Si va ripetendo che Marx, molto incisivo nella critica, mancherebbe di credibilità quanto alle soluzioni, poiché il suo comunismo, «testato» all'Est, sarebbe radicalmente fallito. Come se il defunto socialismo staliniano-brezneviano avesse avuto qualcosa di veramente comune con l'idea di comunismo di Marx, di cui quasi nessuno peraltro cerca di recuperare il senso reale, che è agli antipodi di quel che l'opinione corrente mette sotto la parola «comunismo». In realtà, quel che potrebbe essere il «superamento» del capitalismo nel XXI secolo, in senso autenticamente marxista, si delinea sotto i nostri occhi in modo completamente diverso (8).

 

La bancarotta dell'Homo Aeconomicus

Ma qui ci fermiamo: volere un'altra società sarebbe una cruenta utopia, perché non si cambia l'uomo. E «l'uomo», il pensiero liberista sa cosa è: un animale che trae la sua essenza non dal mondo umano, ma dai suoi geni, un calcolatore mosso dal suo solo interesse individuale - Homo Ïconomicus (9) - , con cui non è possibile altro che una società di proprietari privati in concorrenza «libera e non falsata». Ora anche questa idea fa bancarotta. Sotto l'eclatante tracollo del liberismo pratico si consuma sottovoce il fallimento del liberismo teorico e del suo Homo Ïconomicus. Doppio fallimento. Scientifico, prima di tutto. Nel momento in cui la biologia si separa da un semplicistico «tutto-genetico», l'ingenuità dell'idea di «natura umana» salta agli occhi. Dove sono i geni, annunciati con grande clamore, dell'intelligenza, della fedeltà o dell'omosessualità? Quale mente colta può ancora credere, ad esempio, che la pedofilia sia congenita? E fallimento etico. Perché quel che protegge da lustri l'ideologia dell'individuo concorrenziale, è la disumanizzante pedagogia del «diventate assassini», una liquidazione programmata delle solidarietà sociali non meno drammatica dello scioglimento dei ghiacci polari, una de-civilizzazione a tutto tondo per la follia dei soldi facili, che dovrebbe fare arrossire chi osa annunciare una «moralizzazione del capitalismo». Dietro il naufragio storico in cui la dittatura della finanza affonda e ci fa affondare, c'è quello del discorso liberista su «l'uomo».

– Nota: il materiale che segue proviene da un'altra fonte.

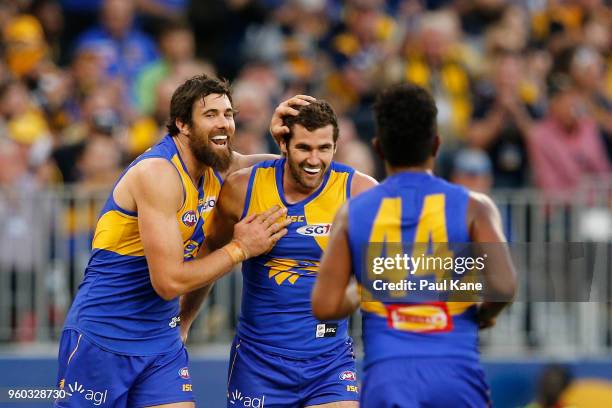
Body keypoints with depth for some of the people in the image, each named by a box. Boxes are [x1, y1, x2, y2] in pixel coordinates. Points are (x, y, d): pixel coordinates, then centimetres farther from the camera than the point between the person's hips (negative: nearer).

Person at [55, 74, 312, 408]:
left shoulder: (216, 167, 3)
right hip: (101, 339, -7)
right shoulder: (158, 173, -20)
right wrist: (241, 249, -14)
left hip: (162, 341, 7)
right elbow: (169, 281, -23)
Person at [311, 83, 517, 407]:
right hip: (456, 369, 0)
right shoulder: (472, 207, 3)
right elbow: (503, 285, -10)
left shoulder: (353, 213, 6)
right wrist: (483, 314, 12)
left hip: (386, 377, 0)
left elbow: (325, 306, 1)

E lì, sta la più inattesa delle attualità di Marx. Perché questo formidabile critico dell'economia è anche, nello stesso momento, l'iniziatore di una vera rivoluzione nell'antropologia. Una dimensione totalmente misconosciuta del suo pensiero, che non si può esporre in venti righe. Ma la sua sesta tesi su Feuerbach ne esprime lo spirito in due frasi: «L'essenza umana non è un'astrazione inerente all'individuo preso a parte. Nella sua realtà, è l'insieme dei rapporti sociali».

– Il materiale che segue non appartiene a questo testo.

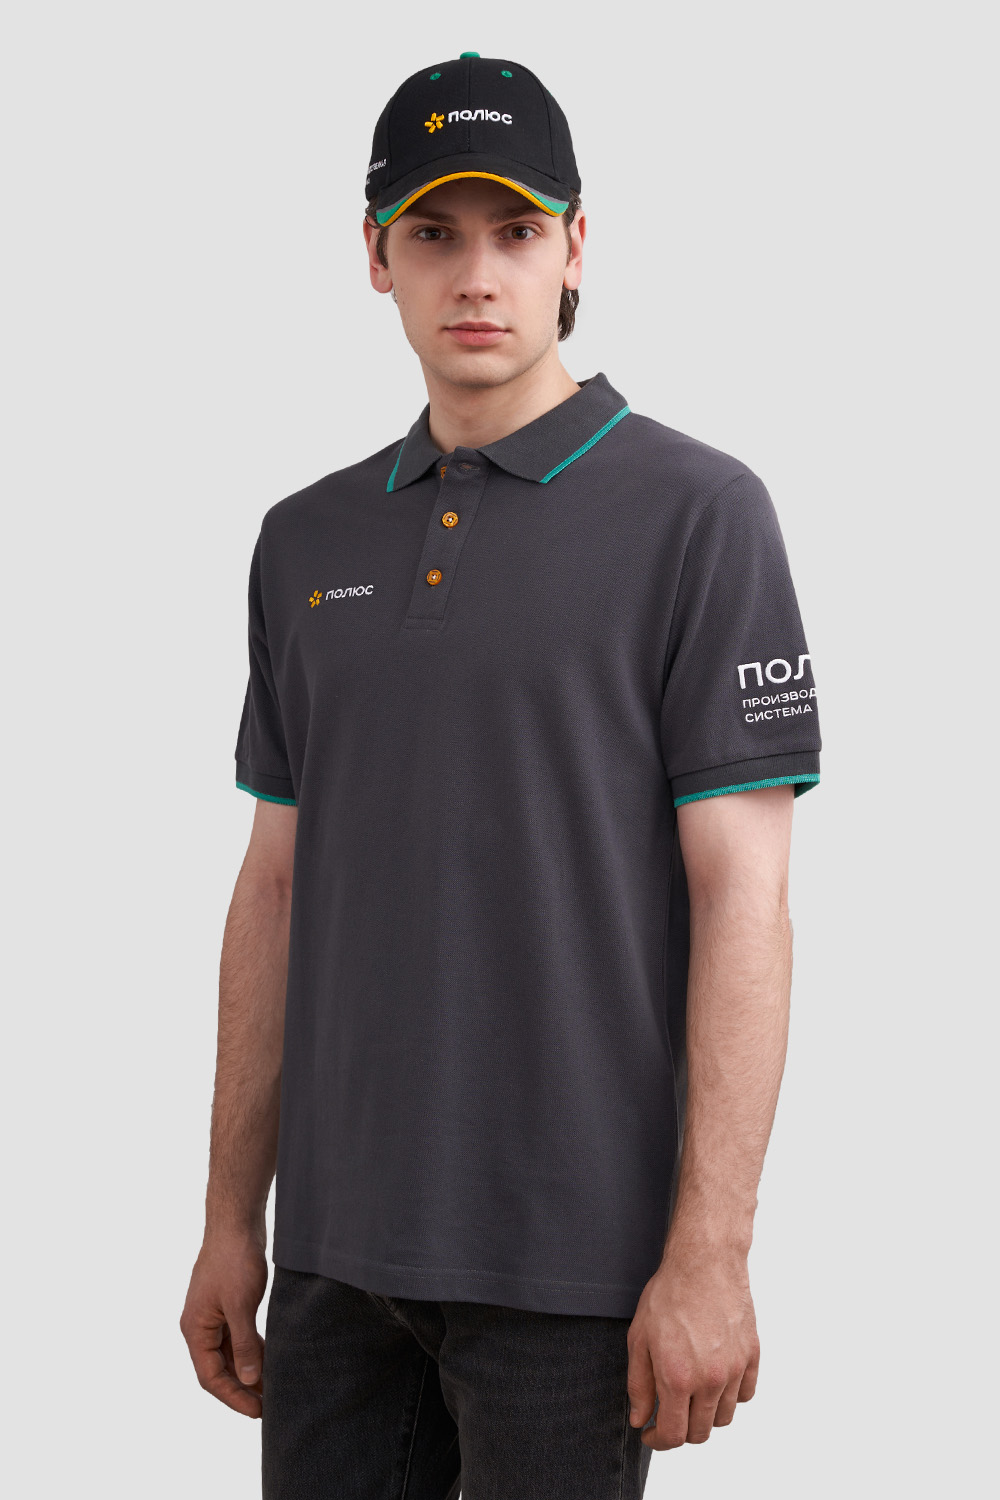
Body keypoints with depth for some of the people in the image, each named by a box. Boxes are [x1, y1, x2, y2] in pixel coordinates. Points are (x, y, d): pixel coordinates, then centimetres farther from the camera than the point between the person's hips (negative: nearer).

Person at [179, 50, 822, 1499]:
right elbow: (278, 883, 13)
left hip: (569, 1254, -5)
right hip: (342, 1242, 5)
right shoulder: (310, 539, 10)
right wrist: (233, 1218, 11)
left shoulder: (696, 511, -6)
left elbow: (743, 895, -10)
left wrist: (710, 1251, -15)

Al contrario di quanto pensa l'individualismo liberista, «l'uomo» storicamente sviluppato, è il mondo dell'uomo. Lì ad esempio, e non nel genoma, si forma il linguaggio. Lì prendono origine le nostre funzioni psichiche superiori, come ha superbamente dimostrato un marxista a lungo misconosciuto, Lev Vygotski, uno dei grandi psicologi del XX secolo, il quale ha così aperto la strada ad una visione completamente diversa dell'individualità umana.

Marx è attuale e anche più di quanto non si pensi? Sì, purché si voglia attualizzare l'idea tradizionale che spesso ci si fa di lui.

 

* Filosofo. Ha appena pubblicato il tomo 2 di Penser avec Marx aujourd'hui, intitolato L'homme?, La Dispute, Parigi.
Note
(1) The Daily Telegraph, Londra, 14 ottobre 2008.
(2) Le Magazine littéraire, n° 479, Parigi, ottobre 2008.
(3) Karl Marx, La lotta di classe in Francia, Editori riuniti, 1984; citato in Manière de voir, n° 99, «L'internationale des riches» giugno-luglio 2008.
(4) Karl Marx, Il capitale, Libro I, Editori riuniti, 1983 o Presses universitaires de France, Parigi, 1993, p. 724.
(5) Le Capital, Libro I, p. 6.
(6) «Le travail aliéné», Manuscrits de 1844, Flammarion, Parigi, 1999.
(7) Leggere Christophe Dejours, Travail, usure mentale, Bayard, 2000; «Aliénation et clinique du travail» Actuel Marx, n° 39, «Nuovelles aliénations», Parigi, 2006.
(8) In Un futur présent: l'après-capitalisme, La Dispute, Parigi, 2006, Jean Sève dipinge un quadro impressionante di questi inizi di superamento osservabili in settori molto diversi.
(9) Leggere tra gli altri Tony Andréani, Un être de raison. Critique de l'Homo Ïconomicus, Syllepse, Parigi, 2000.